[Textauszug]
<<<<

Airbnb und Uber in Brüssel
Vor etwa fünf Jahren begannen Airbnb und Uber ihre Lobbying-Arbeit in Brüssel auf der Suche nach Unterstützung bei ihren Konflikten mit nationalen und lokalen Behörden. In der Generaldirektion Binnenmarkt der Europäischen Kommission fanden sie einen BeamtInnenapparat mit ähnlichen Zielsetzungen: Weder die Kommission noch die Plattformen waren an neuen Rechtsvorschriften interessiert. Beide waren mit zwei alten EU-Gesetzen sehr zufrieden: der Dienstleistungsrichtlinie (2006) und der E-Commerce-Richtlinie (2000). Denn beide EU-Gesetze stammen aus einer Zeit, in der Gig-Plattformen ein kaum bekanntes Phänomen waren; beide Rechtsakte bieten Interpretationen, die die Position der Plattformen bei ihren Auseinandersetzungen mit Behörden und Bürgerinitiativen sowie den Gewerkschaften deutlich stärken.

>>>>

(Gespeicherte Dateneinträge)
<<<<

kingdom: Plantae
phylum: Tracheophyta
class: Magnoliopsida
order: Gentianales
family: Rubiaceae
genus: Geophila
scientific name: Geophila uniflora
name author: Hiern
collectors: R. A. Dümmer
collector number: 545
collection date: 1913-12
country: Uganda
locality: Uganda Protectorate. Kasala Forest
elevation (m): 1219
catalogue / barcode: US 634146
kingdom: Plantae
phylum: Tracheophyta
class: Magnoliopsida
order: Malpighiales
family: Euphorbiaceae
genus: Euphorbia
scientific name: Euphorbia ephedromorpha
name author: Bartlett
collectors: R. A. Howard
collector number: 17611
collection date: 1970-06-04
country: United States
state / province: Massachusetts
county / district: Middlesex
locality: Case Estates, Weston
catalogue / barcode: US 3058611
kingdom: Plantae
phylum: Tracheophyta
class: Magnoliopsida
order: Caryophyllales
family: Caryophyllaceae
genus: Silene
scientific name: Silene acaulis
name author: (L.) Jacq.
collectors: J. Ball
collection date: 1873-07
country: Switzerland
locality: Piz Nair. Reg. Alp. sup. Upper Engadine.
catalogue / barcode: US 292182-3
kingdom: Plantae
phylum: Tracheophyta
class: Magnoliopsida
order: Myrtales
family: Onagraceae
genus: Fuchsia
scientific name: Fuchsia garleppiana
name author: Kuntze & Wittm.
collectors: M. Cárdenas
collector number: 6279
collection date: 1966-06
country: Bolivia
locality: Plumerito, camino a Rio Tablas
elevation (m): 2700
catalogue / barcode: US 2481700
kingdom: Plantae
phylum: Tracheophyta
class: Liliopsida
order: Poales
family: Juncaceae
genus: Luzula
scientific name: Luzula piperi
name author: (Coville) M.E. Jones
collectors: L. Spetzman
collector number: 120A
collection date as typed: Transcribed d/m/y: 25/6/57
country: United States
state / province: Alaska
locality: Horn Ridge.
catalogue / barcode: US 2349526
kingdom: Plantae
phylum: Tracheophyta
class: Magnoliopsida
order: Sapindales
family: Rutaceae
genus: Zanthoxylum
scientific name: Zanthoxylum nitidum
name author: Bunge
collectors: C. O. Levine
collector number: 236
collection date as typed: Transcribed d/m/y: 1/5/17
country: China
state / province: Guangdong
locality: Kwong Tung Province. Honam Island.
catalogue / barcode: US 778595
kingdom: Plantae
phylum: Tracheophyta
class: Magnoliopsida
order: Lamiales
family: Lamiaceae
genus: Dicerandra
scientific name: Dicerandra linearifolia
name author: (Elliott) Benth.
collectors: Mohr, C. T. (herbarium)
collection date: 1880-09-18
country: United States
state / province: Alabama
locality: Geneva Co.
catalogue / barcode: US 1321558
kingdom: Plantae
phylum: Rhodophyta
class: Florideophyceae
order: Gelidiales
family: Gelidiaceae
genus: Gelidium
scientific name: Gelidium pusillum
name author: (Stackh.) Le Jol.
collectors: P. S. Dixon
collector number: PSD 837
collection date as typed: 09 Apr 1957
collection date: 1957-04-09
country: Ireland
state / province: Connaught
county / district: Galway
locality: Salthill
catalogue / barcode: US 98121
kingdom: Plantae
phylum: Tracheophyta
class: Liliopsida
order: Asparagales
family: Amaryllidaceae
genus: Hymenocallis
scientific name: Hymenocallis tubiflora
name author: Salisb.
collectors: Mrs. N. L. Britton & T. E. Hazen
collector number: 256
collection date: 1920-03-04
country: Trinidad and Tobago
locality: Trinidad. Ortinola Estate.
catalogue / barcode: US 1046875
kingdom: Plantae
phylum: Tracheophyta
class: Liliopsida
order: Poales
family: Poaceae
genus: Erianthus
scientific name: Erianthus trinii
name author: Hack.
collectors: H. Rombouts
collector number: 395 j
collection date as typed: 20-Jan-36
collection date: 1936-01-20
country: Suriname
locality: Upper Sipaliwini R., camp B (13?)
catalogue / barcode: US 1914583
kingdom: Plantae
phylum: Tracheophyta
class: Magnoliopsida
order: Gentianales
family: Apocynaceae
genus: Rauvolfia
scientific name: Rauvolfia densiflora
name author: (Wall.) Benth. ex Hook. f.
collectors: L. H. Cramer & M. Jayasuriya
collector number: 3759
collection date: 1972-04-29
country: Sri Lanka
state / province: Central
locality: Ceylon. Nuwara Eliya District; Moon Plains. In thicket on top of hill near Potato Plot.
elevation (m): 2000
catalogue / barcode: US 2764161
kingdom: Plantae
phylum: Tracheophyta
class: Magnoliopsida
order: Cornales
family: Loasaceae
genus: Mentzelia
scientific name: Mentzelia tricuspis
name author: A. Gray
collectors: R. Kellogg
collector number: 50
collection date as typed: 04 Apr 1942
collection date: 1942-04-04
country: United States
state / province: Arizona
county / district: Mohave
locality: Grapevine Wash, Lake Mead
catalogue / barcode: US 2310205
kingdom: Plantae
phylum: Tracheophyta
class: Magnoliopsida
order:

>>>>

[Ihre Aufgabe] Können Sie den obigen Textauszug über Airbnb und Uber in Brüssel vollständig und wortgetreu niederschreiben?

[Lösung der Aufgabe]
Airbnb und Uber in Brüssel
Vor etwa fünf Jahren begannen Airbnb und Uber ihre Lobbying-Arbeit in Brüssel auf der Suche nach Unterstützung bei ihren Konflikten mit nationalen und lokalen Behörden. In der Generaldirektion Binnenmarkt der Europäischen Kommission fanden sie einen BeamtInnenapparat mit ähnlichen Zielsetzungen: Weder die Kommission noch die Plattformen waren an neuen Rechtsvorschriften interessiert. Beide waren mit zwei alten EU-Gesetzen sehr zufrieden: der Dienstleistungsrichtlinie (2006) und der E-Commerce-Richtlinie (2000). Denn beide EU-Gesetze stammen aus einer Zeit, in der Gig-Plattformen ein kaum bekanntes Phänomen waren; beide Rechtsakte bieten Interpretationen, die die Position der Plattformen bei ihren Auseinandersetzungen mit Behörden und Bürgerinitiativen sowie den Gewerkschaften deutlich stärken.